To win the governor’s mansion this November, Lt. Gov. Tate Reeves, the front-runner in the Republican primary, must do at least two things – convince voters he is competent and convince them that the state is heading in the right direction.
Based on the at times military-school precision in which Reeves presides over the Mississippi Senate, it could be argued that the competency box can be checked off.
But, perhaps, it might be more difficult to convince at least some voters that the state is heading in the right direction.
At a recent event in Brandon sponsored by the Rankin County Republican Women, numerous candidates for political office spoke of the problems they wanted to solve.
“It is time we get serious about transportation,” said Brandon Mayor Butch Lee, who is running for Central District transportation commissioner. He told the crowd of fellow Rankin Countians about the dire condition of the state’s infrastructure.
Former Chief Justice Bill Waller Jr. of Jackson, who is running against Reeves in the Republican primary, echoed those thoughts. He told the crowd that Jones County School Superintendent Tommy Parker said he has to provide vouchers to parents to take their children to school because the school bus is too heavy to cross the bridge to get to their homes.
Waller also spoke of the need to increase teacher pay to the Southeastern average and to improve access to health care across the state.
“There are some amazing things about this state, but we lag behind economically,” said Rep. Robert Foster, who also is competing in the Republican primary for governor.
Attorney General Jim Hood, the Democratic front-runner for governor, also harps on the need to improve education, health care and infrastructure – the economy as a whole.
Reeves, who is in his eighth year as lieutenant governor, presiding over the Senate and playing a major role in setting policy, contends the state is on an upward trajectory thanks, in part, to his efforts. As governor he would ensure the state stays on that path.
“This election is important. It is important because over the last eight years we have proven what conservative public policy can do for our state,” said Reeves at the gathering.
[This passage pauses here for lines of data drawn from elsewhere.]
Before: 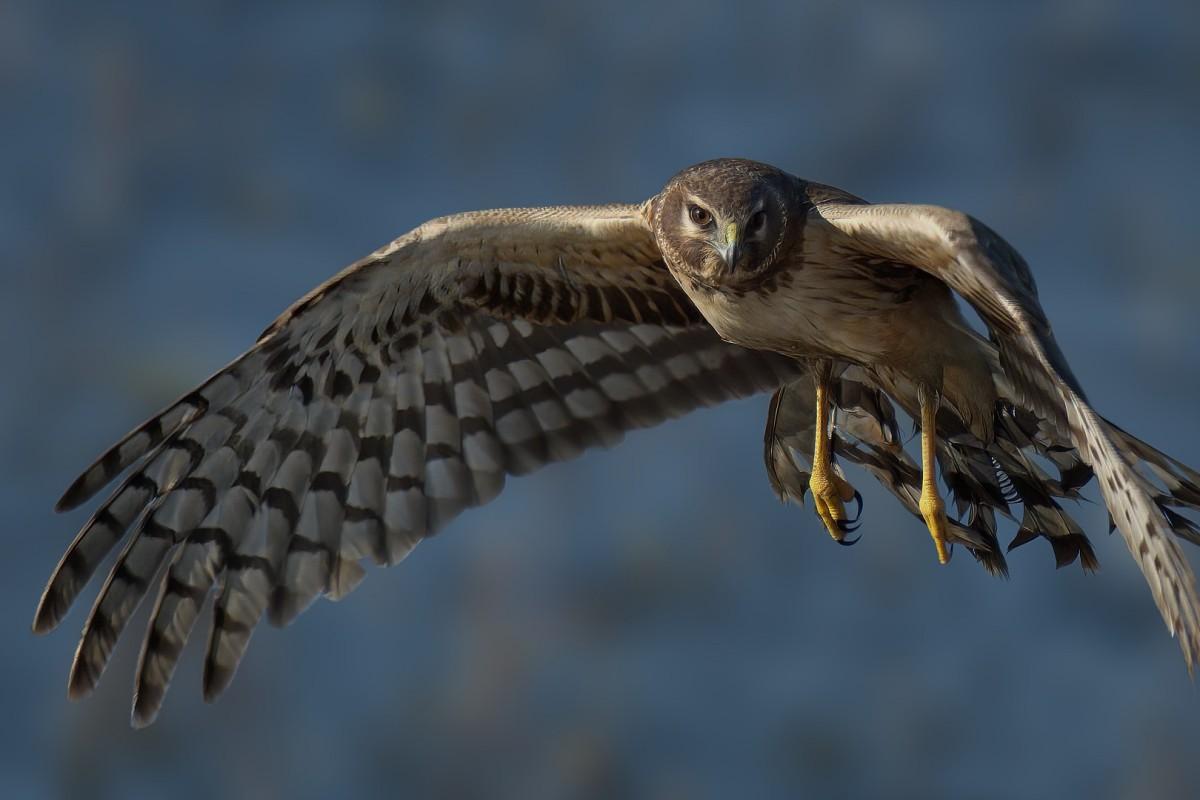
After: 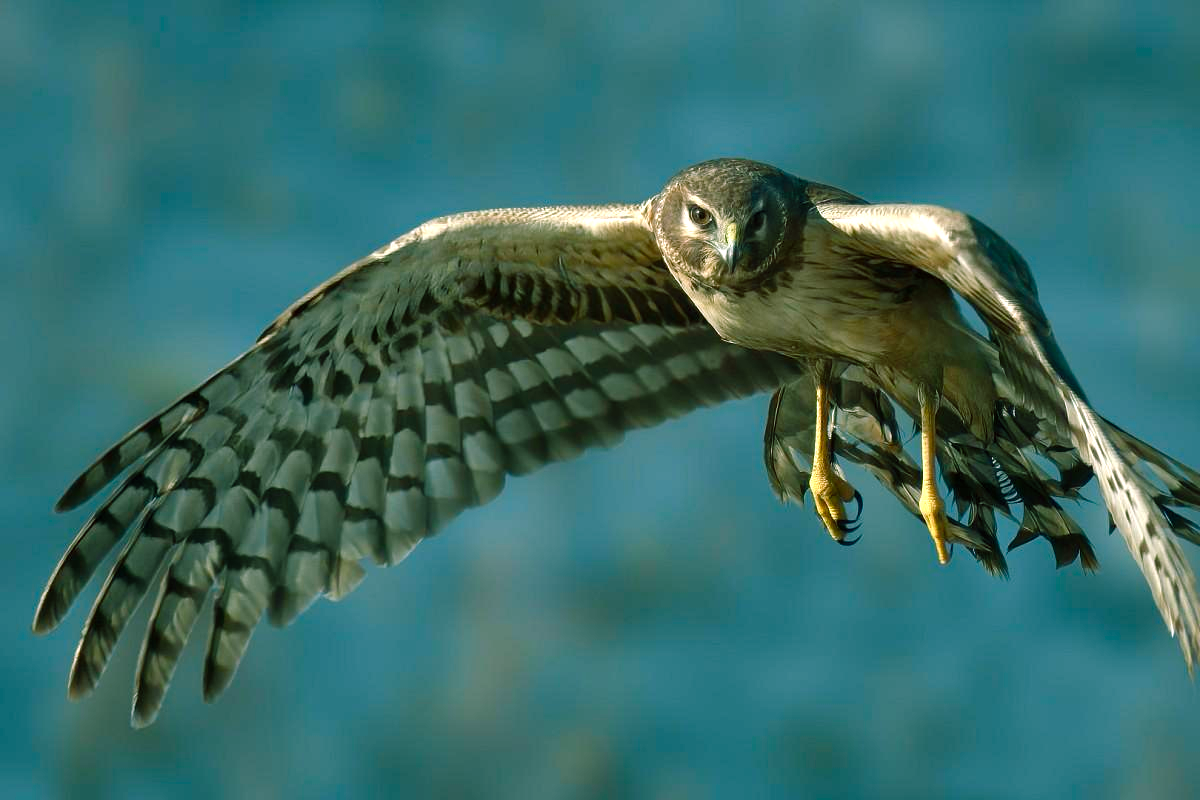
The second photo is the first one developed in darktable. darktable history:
levels: levels [0, 0.374, 0.749]
color balance rgb: shadows lift › chroma 11.951%, shadows lift › hue 133.98°, perceptual saturation grading › global saturation -0.092%, perceptual saturation grading › highlights -19.719%, perceptual saturation grading › shadows 20.065%
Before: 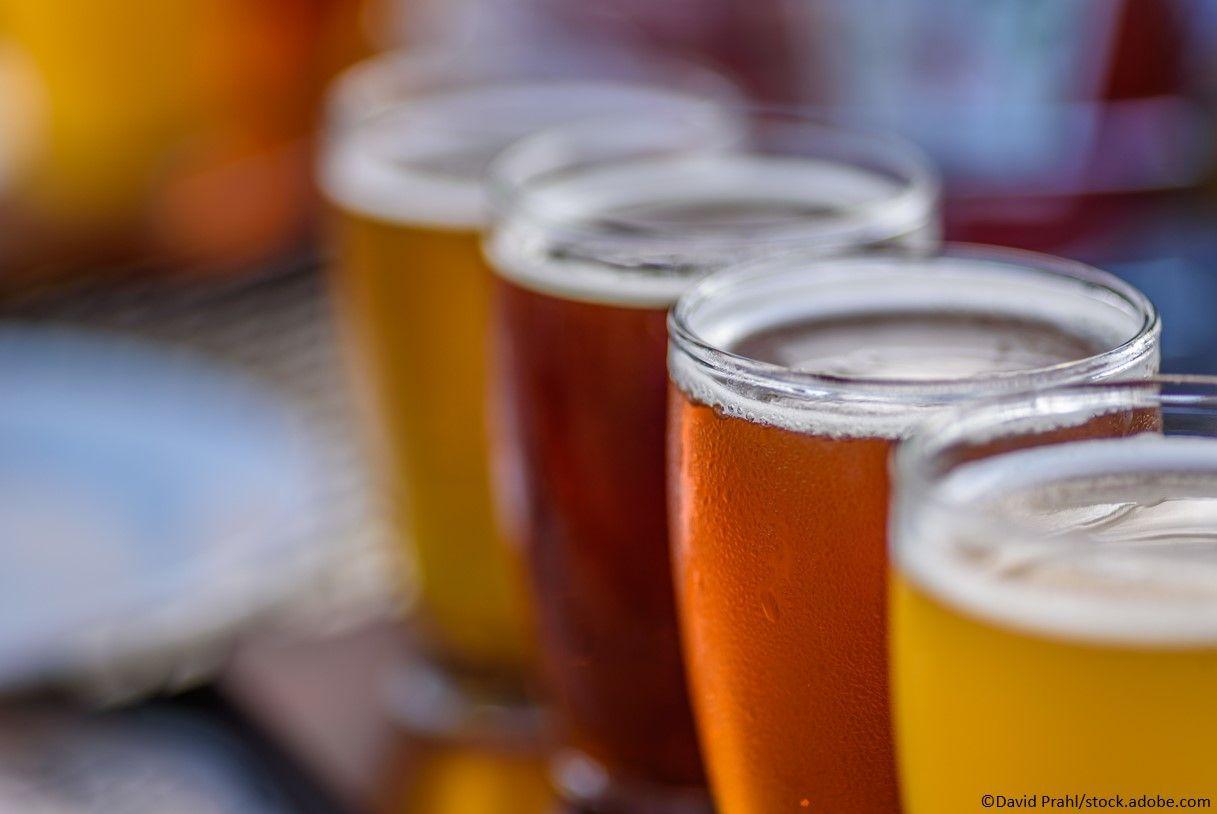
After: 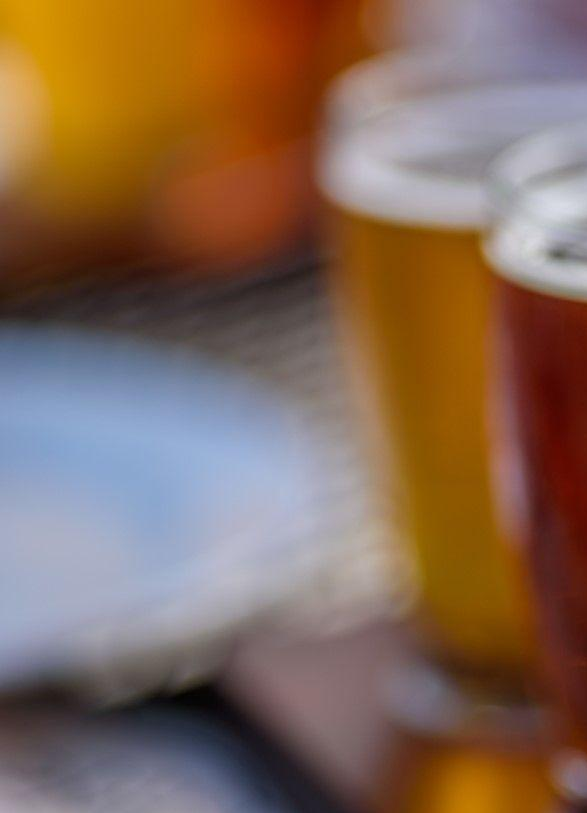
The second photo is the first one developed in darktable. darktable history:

Reeves, who is endorsed by outgoing Republican Gov. Phil Bryant, is running as the de facto incumbent. The focus of his campaign has not been on new policy proposals, but on trying to tie Hood to the national Democrats and on the progress he says the state has made in a number of areas, including in education and on the economy, under the watch of he and Bryant. The issues with infrastructure were solved, he might say, during the 2018 August special session when the Legislature approved a lottery with the revenue going to infrastructure and transferred money normally reserved for other programs – such as education, health care and law enforcement – to infrastructure.
The teachers, he might point out, received a $1,500 pay raise in the 2019 session.
His opponents say the efforts on infrastructure and for the teachers were not enough.
Recent polls show Mississippians are divided on whether they believe their state is heading in the right direction.
Mississippi-based Chism Strategies has been conducting quarterly polls in conjunction with Millsaps College since Sept. 17 where respondents were asked if they thought the state was heading in the right direction.
The average of those polls is 39 percent said right direction while 36 percent said wrong direction and 26 percent were unsure. In the last poll, released in April, the breakout was 37 percent right direction, 35 percent wrong direction and 28 percent unsure. In past polls as high as 44 percent said the state was heading in the right direction, but that number has dropped in recent surveys.
Tate Reeves can probably count on the 35 percent to 40 percent who believe the state is heading in the right direction. But he might have to work a little on the rest of the electorate to win their votes – and to win the election.